**Study questions**
a - In the passage about living in the trailer, rewrite the part starting with "And then there" and going on through "of the sink.", replacing "trailer" with "camper".
b - Write the next part of the passage about living in the trailer, picking up after its last sentence.

**Document passage**

- Opening Delimiter -

The reader may wonder if any codes were violated by these primitive solutions. The answer is I don’t know – I don’t need no stinkin’ codes! The fact is it never occurred to me to wonder about legalities. Did homesteaders worry about codes? The only code was, is it possible, does it satisfy a need, can it be improved? Actually, I think the county supplied the culvert and may even have placed it, and the power company had some specs for the service box.
And then there is the trailer itself. Ah, the trailer. It was advertised as 23’ long, but that was hitch to back bumper. “Livable” space was less than 20’ by less than 8’. I guess this is more than prisoners get, but – it ain’t much – figure 80 square feet per person! There was a couch that made into a bed at the hitch end with a folding table on one side and the door on the other. The middle had a heating stove, a kitchen stove, and closets on one side, kitchen sink, cabinet, and toilet/shower on the other. The back end had a regular double bed. That was about it. Can’t recall where the refrigerator was, but I think it was below and right of the sink.

- Closing Delimiter -

(Records from a data source)
- Opening Delimiter -

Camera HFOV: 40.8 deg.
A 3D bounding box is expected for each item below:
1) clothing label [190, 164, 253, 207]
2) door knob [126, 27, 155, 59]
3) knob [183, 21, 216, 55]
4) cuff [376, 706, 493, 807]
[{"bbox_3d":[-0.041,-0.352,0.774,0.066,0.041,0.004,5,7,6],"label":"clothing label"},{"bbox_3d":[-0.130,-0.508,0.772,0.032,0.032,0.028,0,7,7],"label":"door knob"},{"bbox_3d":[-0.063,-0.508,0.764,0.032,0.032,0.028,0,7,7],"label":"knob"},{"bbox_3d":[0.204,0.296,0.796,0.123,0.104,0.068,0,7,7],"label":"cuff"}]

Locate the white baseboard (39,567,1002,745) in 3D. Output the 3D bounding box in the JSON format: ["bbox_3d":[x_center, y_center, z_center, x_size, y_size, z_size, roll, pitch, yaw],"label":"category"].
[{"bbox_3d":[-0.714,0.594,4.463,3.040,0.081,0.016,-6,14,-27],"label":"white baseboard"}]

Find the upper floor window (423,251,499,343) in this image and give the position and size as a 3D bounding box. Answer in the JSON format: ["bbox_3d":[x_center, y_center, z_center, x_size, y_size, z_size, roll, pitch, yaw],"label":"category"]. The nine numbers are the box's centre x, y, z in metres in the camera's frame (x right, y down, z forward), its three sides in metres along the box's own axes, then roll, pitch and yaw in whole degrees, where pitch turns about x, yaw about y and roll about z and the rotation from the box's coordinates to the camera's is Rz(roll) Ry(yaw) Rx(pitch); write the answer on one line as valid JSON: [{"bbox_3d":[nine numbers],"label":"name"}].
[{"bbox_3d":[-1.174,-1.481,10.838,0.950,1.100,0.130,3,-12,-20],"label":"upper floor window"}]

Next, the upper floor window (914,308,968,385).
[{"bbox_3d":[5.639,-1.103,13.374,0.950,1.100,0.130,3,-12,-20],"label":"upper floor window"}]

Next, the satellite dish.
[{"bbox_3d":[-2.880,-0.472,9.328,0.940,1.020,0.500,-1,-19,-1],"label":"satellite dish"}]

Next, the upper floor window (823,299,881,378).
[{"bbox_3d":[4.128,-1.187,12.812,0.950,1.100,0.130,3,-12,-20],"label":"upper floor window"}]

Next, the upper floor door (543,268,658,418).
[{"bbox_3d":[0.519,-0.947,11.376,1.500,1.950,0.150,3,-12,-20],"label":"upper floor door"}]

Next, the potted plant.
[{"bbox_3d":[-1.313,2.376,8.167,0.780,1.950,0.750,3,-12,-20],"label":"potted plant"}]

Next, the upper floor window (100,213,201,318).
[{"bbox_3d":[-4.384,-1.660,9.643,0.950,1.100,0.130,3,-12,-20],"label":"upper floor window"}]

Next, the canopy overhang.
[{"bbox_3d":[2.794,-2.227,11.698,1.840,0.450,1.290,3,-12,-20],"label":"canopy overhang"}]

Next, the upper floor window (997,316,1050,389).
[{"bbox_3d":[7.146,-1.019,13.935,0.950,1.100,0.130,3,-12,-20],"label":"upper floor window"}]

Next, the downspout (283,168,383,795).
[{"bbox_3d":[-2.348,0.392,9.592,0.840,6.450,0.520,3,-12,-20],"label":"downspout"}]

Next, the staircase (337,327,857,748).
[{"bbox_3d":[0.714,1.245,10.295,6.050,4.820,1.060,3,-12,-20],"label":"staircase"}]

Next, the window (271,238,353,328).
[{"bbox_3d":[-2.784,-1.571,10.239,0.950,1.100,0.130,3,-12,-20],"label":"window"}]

- Closing Delimiter -

**Answers to this exercise**
a -
And then there is the camper itself. Ah, the camper. It was advertised as 23’ long, but that was hitch to back bumper. “Livable” space was less than 20’ by less than 8’. I guess this is more than prisoners get, but – it ain’t much – figure 80 square feet per person! There was a couch that made into a bed at the hitch end with a folding table on one side and the door on the other. The middle had a heating stove, a kitchen stove, and closets on one side, kitchen sink, cabinet, and toilet/shower on the other. The back end had a regular double bed. That was about it. Can’t recall where the refrigerator was, but I think it was below and right of the sink.

b -
The “bathroom” contained a stool and tiny sink and the room itself was the shower stall! Maybe I’m dreaming this, because where would toilet paper and towels go to stay dry? The place was very small and cramped, though.
Then, baby Kim came along. We disposed of the double bed somehow and installed a crib and changing table in the “bedroom”. With winter winds blowing, we found that that end of the trailer wasn’t as warm as it should be, so I ran a duct from the heating stove through cabinets and closets to the baby’s room. The stove had a blower, so that solved the heat problem, but we lost significant storage space. Even before Kim, storage space was a real premium. I built little cabinets wherever there were a few cubic inches available. Ah, the trailer.
The Little House experience lasted less than two years. I was in college except for summers when I worked for the Michigan State Highway Department. During the school months I worked nights and weekends in gas stations. Pat and I worked as janitors in a 2-room local school. We swept and dusted, cleaned the toilets, emptied and burned the trash, took the clinkers out of the furnace and generally kept the place in order. One summer I assembled some Jungle Gym equipment for their playground.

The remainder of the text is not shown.